Mme Roy est aussi impliquée dans le réseau Municipalités amies des aînés (MADA), mis sur pied en marge du Guide mondial des villes amies des aînés de l’Organisation mondiale de la santé (OMS), qui s’articule autour des questions de vieillissement de la population. Plus de 500 municipalités québécoises se sont aujourd’hui dotées d’un plan d’action au sein de ce réseau. « Notre façon de faire est citée à l’international comme un modèle à suivre », assure Mme Roy. La deuxième conférence internationale des villes amies des aînés se tiendra d’ailleurs du 9 au 11 septembre prochain à Québec.

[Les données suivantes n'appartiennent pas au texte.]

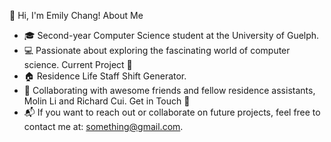 🍒 Hi, I'm Emily Chang!
About Me
- 🎓 Second-year Computer Science student at the University of Guelph.
- 💻 Passionate about exploring the fascinating world of computer science.
Current Project 🚀
- 🏠 Residence Life Staff Shift Generator.
- 🤎 Collaborating with awesome friends and fellow residence assistants, Molin Li and Richard Cui.
Get in Touch 📧
- 📬 If you want to reach out or collaborate on future projects, feel free to contact me at: something@gmail.com.
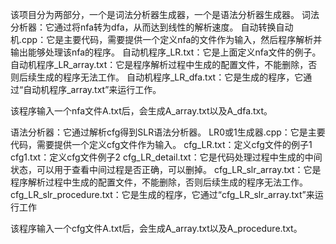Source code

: 该项目分为两部分，一个是词法分析器生成器，一个是语法分析器生成器。
词法分析器：它通过将nfa转为dfa，从而达到线性的解析速度。
自动转换自动机.cpp：它是主要代码，需要提供一个定义nfa的文件作为输入，然后程序解析并输出能够处理该nfa的程序。
自动机程序_LR.txt：它是上面定义nfa文件的例子。
自动机程序_LR_array.txt：它是程序解析过程中生成的配置文件，不能删除，否则后续生成的程序无法工作。
自动机程序_LR_dfa.txt：它是生成的程序，它通过“自动机程序_array.txt”来运行工作。

该程序输入一个nfa文件A.txt后，会生成A_array.txt以及A_dfa.txt。


语法分析器：它通过解析cfg得到SLR语法分析器。
LR0或1生成器.cpp：它是主要代码，需要提供一个定义cfg文件作为输入。
cfg_LR.txt：定义cfg文件的例子1
cfg1.txt：定义cfg文件例子2
cfg_LR_detail.txt：它是代码处理过程中生成的中间状态，可以用于查看中间过程是否正确，可以删掉。
cfg_LR_slr_array.txt：它是程序解析过程中生成的配置文件，不能删除，否则后续生成的程序无法工作。
cfg_LR_slr_procedure.txt：它是生成的程序，它通过“cfg_LR_slr_array.txt”来运行工作

该程序输入一个cfg文件A.txt后，会生成A_array.txt以及A_procedure.txt。

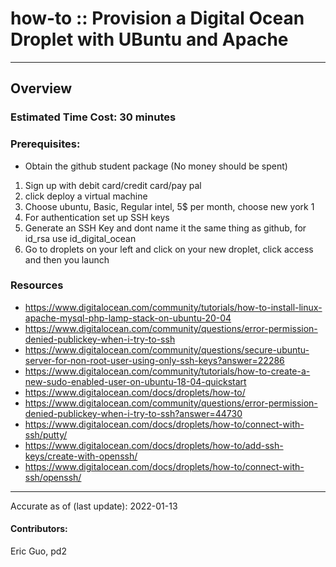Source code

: # how-to :: Provision a Digital Ocean Droplet with UBuntu and Apache 
---
## Overview


### Estimated Time Cost: 30 minutes

### Prerequisites:
- Obtain the github student package (No money should be spent) 

1. Sign up with debit card/credit card/pay pal
2. click deploy a virtual machine
3. Choose ubuntu, Basic, Regular intel, 5$ per month, choose new york 1
4. For authentication set up SSH keys
5. Generate an SSH Key and dont name it the same thing as github, for id_rsa use id_digital_ocean
6. Go to droplets on your left and click on your new droplet, click access and then you launch


### Resources
* https://www.digitalocean.com/community/tutorials/how-to-install-linux-apache-mysql-php-lamp-stack-on-ubuntu-20-04  
* https://www.digitalocean.com/community/questions/error-permission-denied-publickey-when-i-try-to-ssh  
* https://www.digitalocean.com/community/questions/secure-ubuntu-server-for-non-root-user-using-only-ssh-keys?answer=22286  
* https://www.digitalocean.com/community/tutorials/how-to-create-a-new-sudo-enabled-user-on-ubuntu-18-04-quickstart  
* https://www.digitalocean.com/docs/droplets/how-to/  
* https://www.digitalocean.com/community/questions/error-permission-denied-publickey-when-i-try-to-ssh?answer=44730  
* https://www.digitalocean.com/docs/droplets/how-to/connect-with-ssh/putty/  
* https://www.digitalocean.com/docs/droplets/how-to/add-ssh-keys/create-with-openssh/  
* https://www.digitalocean.com/docs/droplets/how-to/connect-with-ssh/openssh/  


---

Accurate as of (last update): 2022-01-13

#### Contributors:  
Eric Guo, pd2  
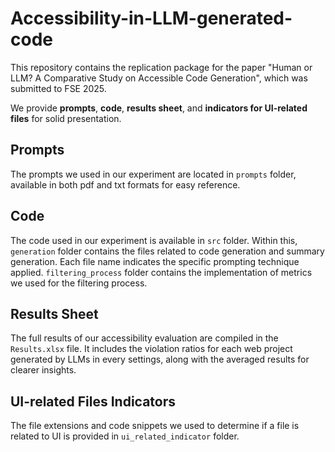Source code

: # Accessibility-in-LLM-generated-code

This repository contains the replication package for the paper "Human or LLM? A Comparative Study on Accessible Code Generation", which was submitted to FSE 2025.

We provide **prompts**, **code**, **results sheet**, and **indicators for UI-related files** for solid presentation.


## Prompts
The prompts we used in our experiment are located in `prompts` folder, available in both pdf and txt formats for easy reference.

## Code
The code used in our experiment is available in `src` folder. Within this, `generation` folder contains the files related to code generation and summary generation. Each file name indicates the specific prompting technique applied. `filtering_process` folder contains the implementation of metrics we used for the filtering process. 

## Results Sheet
The full results of our accessibility evaluation are compiled in the `Results.xlsx` file. It includes the violation ratios for each web project generated by LLMs in every settings, along with the averaged results for clearer insights.

## UI-related Files Indicators
The file extensions and code snippets we used to determine if a file is related to UI is provided in `ui_related_indicator` folder.
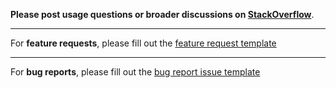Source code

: **Please post usage questions or broader discussions on [StackOverflow](https://stackoverflow.com/questions/ask?tags=opentok+cordova)**.

---

For **feature requests**, please fill out the [feature request template](https://github.com/Curatess/cordova-plugin-opentok/issues/new?template=feature_request.md)

---

For **bug reports**, please fill out the [bug report issue template](https://github.com/Curatess/cordova-plugin-opentok/issues/new?template=bug.md)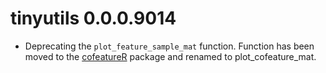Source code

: # tinyutils 0.0.0.9014

* Deprecating the `plot_feature_sample_mat` function. Function has been moved to the [cofeatureR](https://cran.r-project.org/web/packages/cofeatureR/index.html) package and renamed to plot_cofeature_mat.

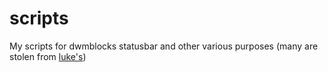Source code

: # scripts

My scripts for dwmblocks statusbar and other various purposes (many are stolen from [luke's](www.reddit.com))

Ce type de partenariats enrichit la société. Mais les liens noués à l’international produisent aussi des bénéfices économiques pour les municipalités d’ici. Drummondville est à même de le constater. Il y a 30 ans, cette municipalité a amorcé un jumelage social avec La Roche-sur-Yon. Au début des années 1990, ce jumelage a entraîné des échanges économiques. S’inspirant de ce qui avait été observé outre-Atlantique, Drummondville a été parmi les premières municipalités du Québec à mettre en place des incubateurs d’entreprises. De plus, son partenariat a favorisé l’implantation sur son territoire de l’entreprise de propriété française Laboratoire Provence Canada. Drummondville s’est récemment engagé dans un partenariat avec la ville de Jiaxing, en Chine, avec laquelle elle organise des missions économiques.

 

Une commission


Il y a cinq ans, l’UMQ a donné naissance à une Commission des relations internationales, actuellement présidée par le maire de Cowansville, Arthur Fauteux. Cette commission se penche entre autres sur les questions d’immigration, d’emploi et de pénurie de main-d’oeuvre qualifiée auxquelles les municipalités sont confrontées. « Notre commission est assez jeune, admet Louise Duquet. On en est toujours à faire des études et à approfondir nos réflexions. Nos planifications n’ont pas encore nécessairement débouché sur quelque chose de très concret ». Sauf dans le cas, précise-t-elle, d’un projet de solidarité internationale, monté en partenariat avec la Fédération canadienne des municipalités et la Ville de Montréal, pour soutenir des administrations municipales en Haïti.


N’empêche, un mouvement de fond semble s’amorcer. Selon Louise Duquet, les relations internationales, pour les villes, sont « loin d’être un luxe. Elles deviennent de plus en plus une nécessité. On est dans un contexte de mondialisation. On a une obligation de s’ouvrir sur le monde et d’aller voir un peu plus loin comment les choses se passent, ne serait-ce que pour voir comment fonctionnent les administrations municipales en Scandinavie, en Europe, aux États-Unis, en Amérique du Sud ». Et tous ont bon espoir qu’un deuxième CRIVIQ puisse être organisé l’année prochaine.